Под вечер был зван на царскую половину князь Иван.

— Голова болит, — сказал Петр. — Да и знобко мне.

— Может, сразу Блументроста позвать?

— Перемогусь…

Постоял царь, зажмурясь. Потом крикнул:

— Ой, держи меня, Ваня! — и бросился к Долгорукому. Его било, трясло. Дышал с трудом. Дыхание влажно… Во дворец Лефортова срочно прибыл архиятер Лаврентий Блументрост, врач очень опытный. Но царя уже осматривал Николае Бидлоо — врач Долгоруких, и начались интриги — не хуже боярских:

— Я прибыл первым. Мой декокт уже готов.

— Выплесните его собакам, — отвечал Блументрост… Бидлоо звали на Москве проще — Быдло, и лечиться у него избегали. Грешил он по ночам “трупоразодранием”, людей резал и научно кусками по банкам раскладывал (за это его боялись и не жаловали). А Блументросты уже век на Москве жили; коли кто из Блументростов рецепт прописал, так его из рода в род, от деда к внуку передавали, как святыню. И такой славе Блументроста Бидлоо — Быдло — сильно завидовал.

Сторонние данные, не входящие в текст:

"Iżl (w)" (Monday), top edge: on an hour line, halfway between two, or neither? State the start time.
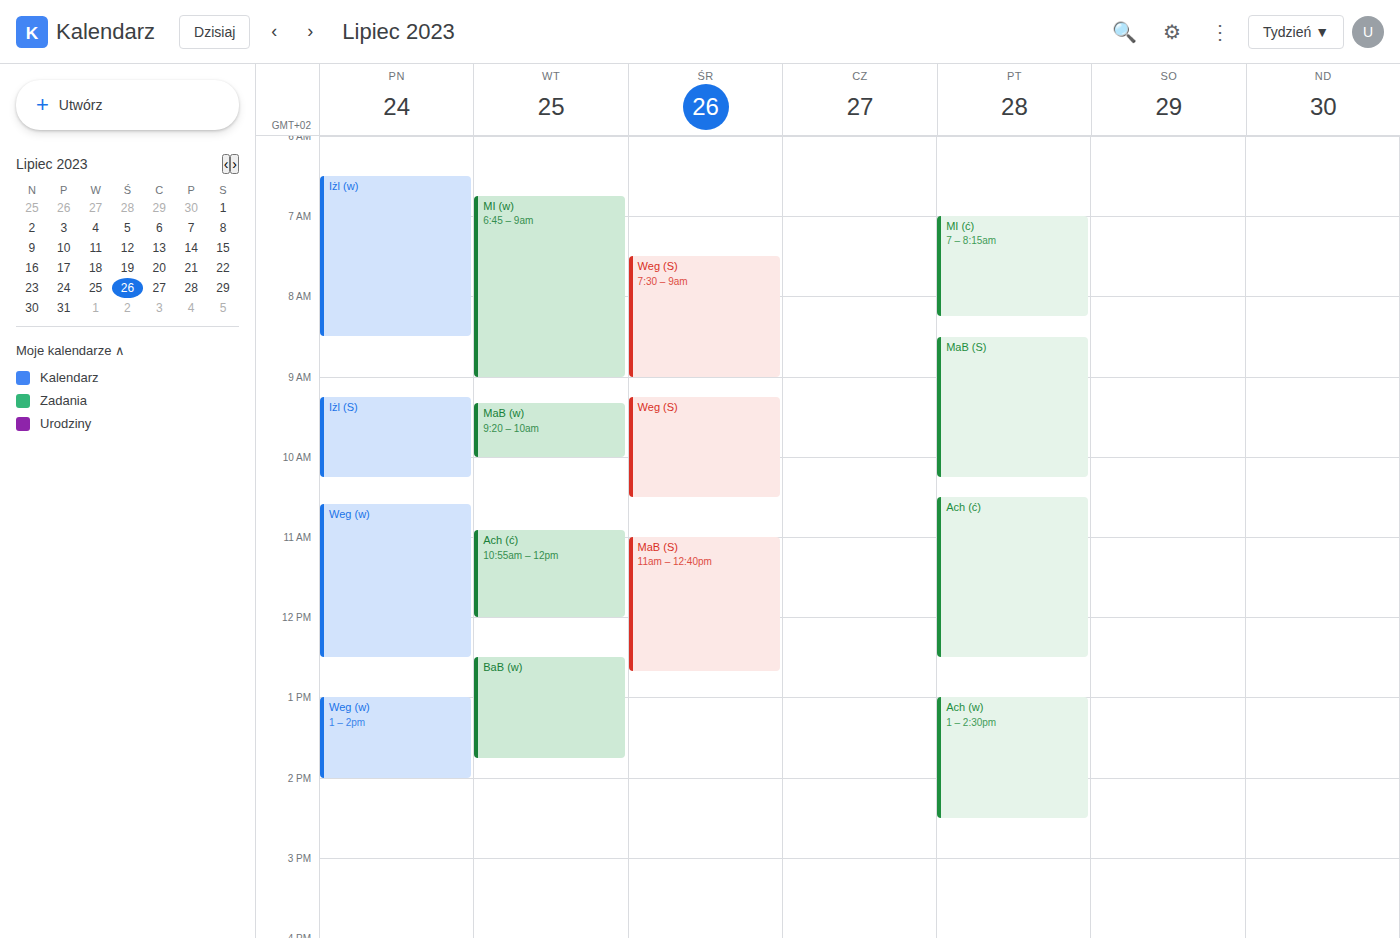
6:30 AM -- halfway between the 6 AM and 7 AM lines.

Сейчас его от царя прогоняли, и он заявил при всех:

— На руках великого Блументроста за три года умерло три человека: Петр Великий, Екатерина Первая и царевна Наталья… Не слишком ли много славы для одного Блументроста?

А царь пил сиропы, метался, рвало его желчью.

— Вот здесь.., больно, — сказал Петр под утро.

— Где, ваше величество? — склонился над ним Блументрост.

— Вот тут.., в самом крестце!

Блументрост, глядя в пол, вышел к Остерману:

— Первый бюллетень таков: у царя — оспа.

— Вы отвечаете своей головой, — напомнил Остерман.